Zambelli abitava la casa d’angolo, dal lato dove anch’io stavo, della mia strada dov’essa s’incrocia con via Roma. Era il portiere della squadra di calcio e quella casa l’aveva in affitto. Con la moglie erano sempre tragedie perché le loro liti erano frequenti e lunghe e le grida di entrambi, ogni volta, si sentivano a cento metri di distanza.

Zambelli era però un grande portiere ed era il beniamino di noi ragazzini. Io non so di dove fosse né so da dove venisse Prato. Neppure lui, come Zambelli, era di Bagheria. Prato era un centravanti. Una volta che ero andato a vedere una partita e il Bagheria stava perdendo, si fermò un attimo in mezzo al campo alzando lo sguardo al cielo e congiungendo le mani come a pregare. Poi alzò l’indice della mano destra. –Uno-pareva che dicesse. –Almeno un goal-

E sconsolato lasciò cadere le braccia riprendendo il gioco. Di Pisoni, l’altro giocatore che consideravamo un campione, e che veniva anche lui da fuori, come del resto degli altri, ricordo solo il cognome. Quando il Bagheria giocava in casa, la domenica dopo pranzo, ci

fu un tempo in cui allo stadio io ci andavo sempre. I ragazzini biglietto non ne pagavamo, ma bisognava fossimo accompagnati. Mio padre, certo, non lo aveva questo pensiero.

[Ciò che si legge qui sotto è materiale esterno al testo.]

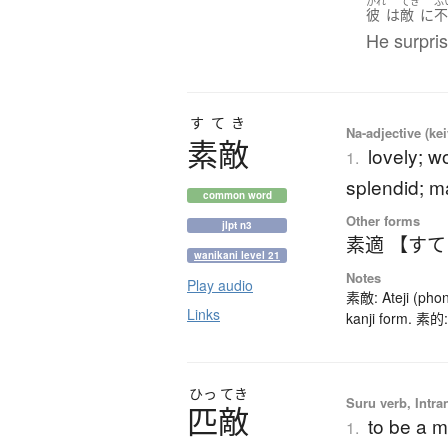
かれ
てき
ふ
彼
は
敵
に
He surpri
すてき
Na-adjective (ke
素敵
lovely; w
1.
splendid; m
common word
Other forms
jlpt n3
素適 【す
wanikani level 21
Notes
Play audio
素敵: Ateji (phon
Links
kanji form. 素的:
ひっ
てき
Suru verb, Intra
匹敵
to be a m
1.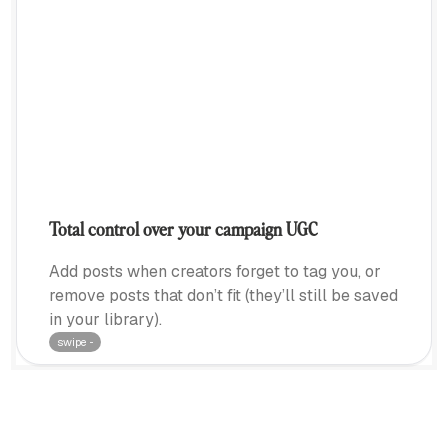
Total control over your campaign UGC
Add posts when creators forget to tag you, or
remove posts that don’t fit (they’ll still be saved
in your library).
swipe ···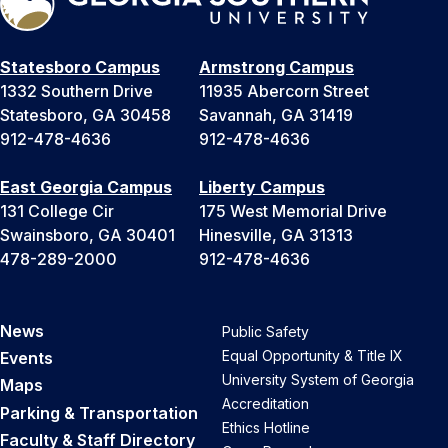
Statesboro Campus
Armstrong Campus
1332 Southern Drive
11935 Abercorn Street
Statesboro, GA 30458
Savannah, GA 31419
912-478-4636
912-478-4636
East Georgia Campus
Liberty Campus
131 College Cir
175 West Memorial Drive
Swainsboro, GA 30401
Hinesville, GA 31313
478-289-2000
912-478-4636
News
Public Safety
Equal Opportunity & Title IX
Events
University System of Georgia
Maps
Accreditation
Parking & Transportation
Ethics Hotline
Faculty & Staff Directory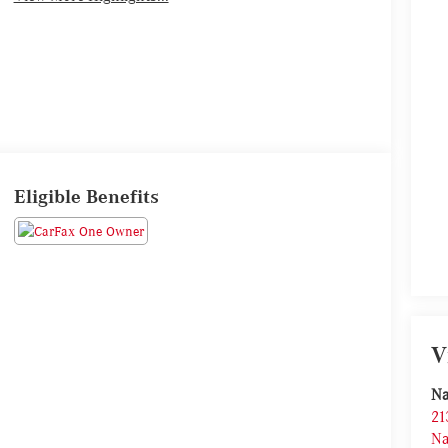
Eligible Benefits
V
Na
21
Na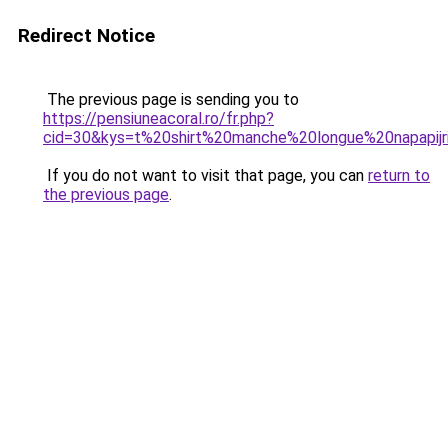
Redirect Notice
The previous page is sending you to
https://pensiuneacoral.ro/fr.php?
cid=30&kys=t%20shirt%20manche%20longue%20napapijr
If you do not want to visit that page, you can
return to
the previous page
.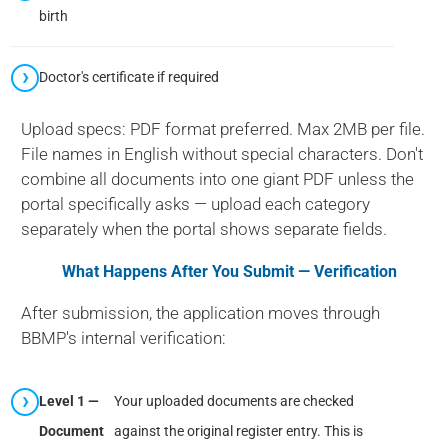
birth
Doctor's certificate if required
Upload specs: PDF format preferred. Max 2MB per file.
File names in English without special characters. Don't
combine all documents into one giant PDF unless the
portal specifically asks — upload each category
separately when the portal shows separate fields.
What Happens After You Submit — Verification
After submission, the application moves through
BBMP's internal verification:
Level 1 —
Your uploaded documents are checked
Document
against the original register entry. This is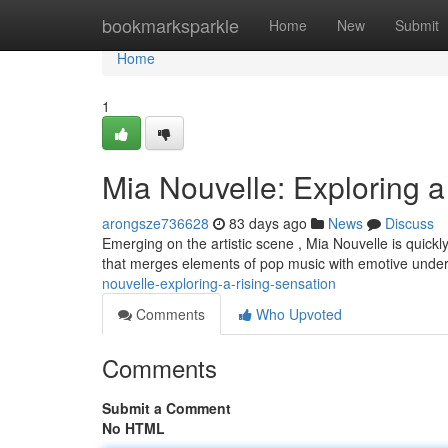
Home
bookmarksparkle
Home
New
Submit
Home
1
Mia Nouvelle: Exploring a
arongsze736628
83 days ago
News
Discuss
Emerging on the artistic scene , Mia Nouvelle is quickl
that merges elements of pop music with emotive unde
nouvelle-exploring-a-rising-sensation
Comments
Who Upvoted
Comments
Submit a Comment
No HTML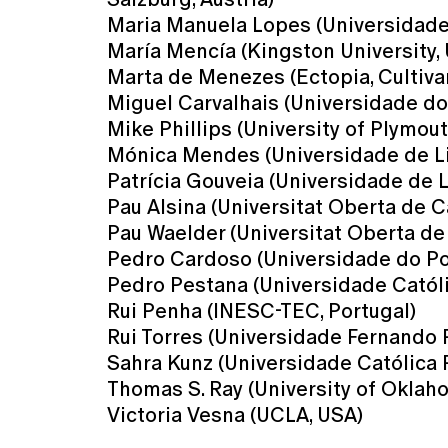
Maria Manuela Lopes (Universidade 
María Mencía (Kingston University,
Marta de Menezes (Ectopia, Cultiva
Miguel Carvalhais (Universidade do 
Mike Phillips (University of Plymout
Mónica Mendes (Universidade de Li
Patrícia Gouveia (Universidade de L
Pau Alsina (Universitat Oberta de C
Pau Waelder (Universitat Oberta de
Pedro Cardoso (Universidade do Por
Pedro Pestana (Universidade Católi
Rui Penha (INESC-TEC, Portugal)
Rui Torres (Universidade Fernando 
Sahra Kunz (Universidade Católica 
Thomas S. Ray (University of Oklah
Victoria Vesna (UCLA, USA)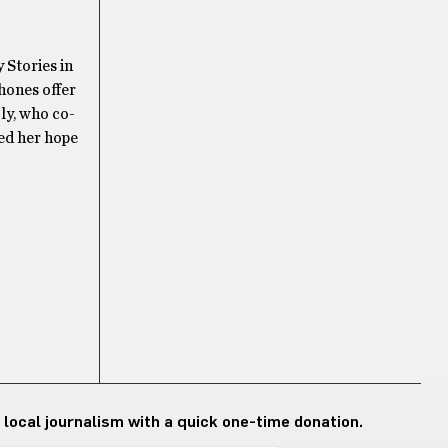
 Stories in
phones offer
ly, who co-
sed her hope
 local journalism with a quick one-time donation.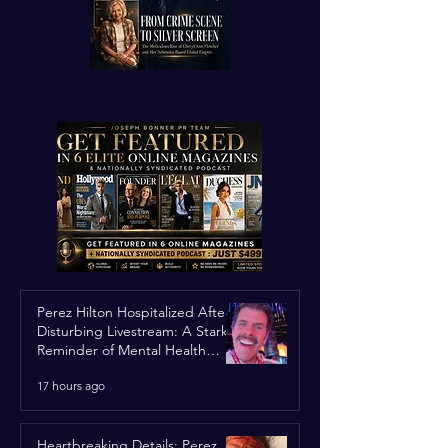
Perez Hilton Hospitalized After
Disturbing Livestream: A Stark
Reminder of Mental Health
Struggles in the Spotlight
17 hours ago
Heartbreaking Details: Perez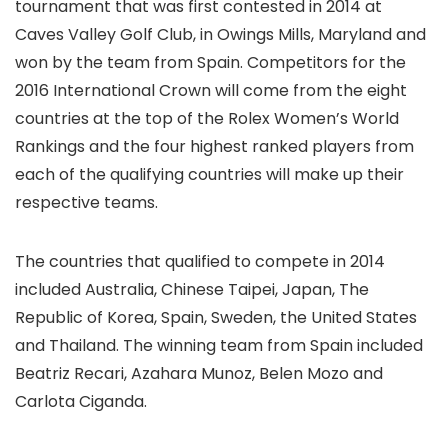
tournament that was first contested in 2014 at
Caves Valley Golf Club, in Owings Mills, Maryland and
won by the team from Spain. Competitors for the
2016 International Crown will come from the eight
countries at the top of the Rolex Women’s World
Rankings and the four highest ranked players from
each of the qualifying countries will make up their
respective teams.
The countries that qualified to compete in 2014
included Australia, Chinese Taipei, Japan, The
Republic of Korea, Spain, Sweden, the United States
and Thailand. The winning team from Spain included
Beatriz Recari, Azahara Munoz, Belen Mozo and
Carlota Ciganda.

Facevo come gli altri ragazzini che, a frotte, andavano a vedere la partita. Mi attaccavo alla giacca di uno grande. –Mi fa entrare?- gli chiedevo. –Vieni con me-.

Varcato il cancello me ne scappavo per i fatti miei. Quando quei campioni se ne andarono ,e la squadra finì di essere forte, la domenica cominciai ad andarmene al cinema. Però davanti allo stadio ci andavamo lo stesso a giocare.

Allora quella strada era ancora sterrata e non c’erano i palazzi di ora perché un agrumeto ben coltivato arrivava fin dietro villa Roccaforte. Se ne occupava un certo mastro Nunzio; abitava, con la moglie e i figli, due o tre stanze di una povera casa che, insieme ad alcuni magazzini, circondavano l’atrio interno della villa. Mastro Nunzio custodiva la villa e si occupava del giardino di limoni.

Lo conoscevamo perché era sempre lì, noi giocavamo e lui, improvvisamente, e senza fa rumore, compariva dietro la rete di recinzione. Con sé aveva sempre il fucile. Guai a raccogliere un limone. Noi avevamo paura e limoni non ne raccoglievamo. Mastro Nunzio e sua moglie continuarono ad abitare dentro villa Roccaforte anche quando i palazzi, a poco a poco, si mangiarono l’intero agrumeto e l’atrio e i magazzini vennero trasformati e ci fecero una pizzeria e il salone cominciò ad essere utilizzato per i matrimoni, le prime comunioni o altre feste del genere. Io non so quelle trasformazioni chi le fece, se il padrone della villa o il gestore del ristorante.

Quest’ultimo lo conosco perché è un mio vecchio compagno di scuola. L’atrio venne ammattonato, in estate vi sistemavano dei tavolini, ci andava un sacco di gente, la sera, a mangiare la pizza. Ma il mio ex compagno s’ammalò di cuore e il locale non aprì più. Mastro Nunzio e sua moglie morirono. Sono anni ormai che il portone di villa Roccaforte sta chiuso stabilmente.

5. DA CARMINE, AI  PILASTRI.

Carmine aveva un chiosco proprio dietro uno dei grandi pilastri in tufo, a metà del corso Umberto, addossato anche alla cabina della luce. Il pilastro è stato restaurato pochi anni fa, il chiosco è stato abbattuto, la cabina della luce è stata trasformata in una specie di ufficio per informazioni turistiche che, però, è sempre chiuso. Fissato a questo pilastro, ad una altezza tale che non ci si poteva arrivare se non con una scala, c’era un telaio con i prossimamente del cinema Capitol.

Il pilastro dell’altro lato del corso continua naturalmente ad essere inglobato in un brutto palazzetto. Carmine vendeva acqua e anice, limonate, gazzose, coni e brioches con gelato, naturalmente soprattutto in estate, ed era però rinomato per le iris fritte e per i cartocci con la crema cosparsi di zucchero che vendeva tutto l’anno. La domenica da Carmine c’era una processione di gente che comprava le iris o i cartocci. Mia madre mi dava ottanta lire per un biglietto in platea al cinema; altre cinquanta me le dava per andare da Carmine, dopo il cinema, e comprare una iris o un cartoccio.

Io una volta compravo la iris, la volta successiva mangiavo il cartoccio.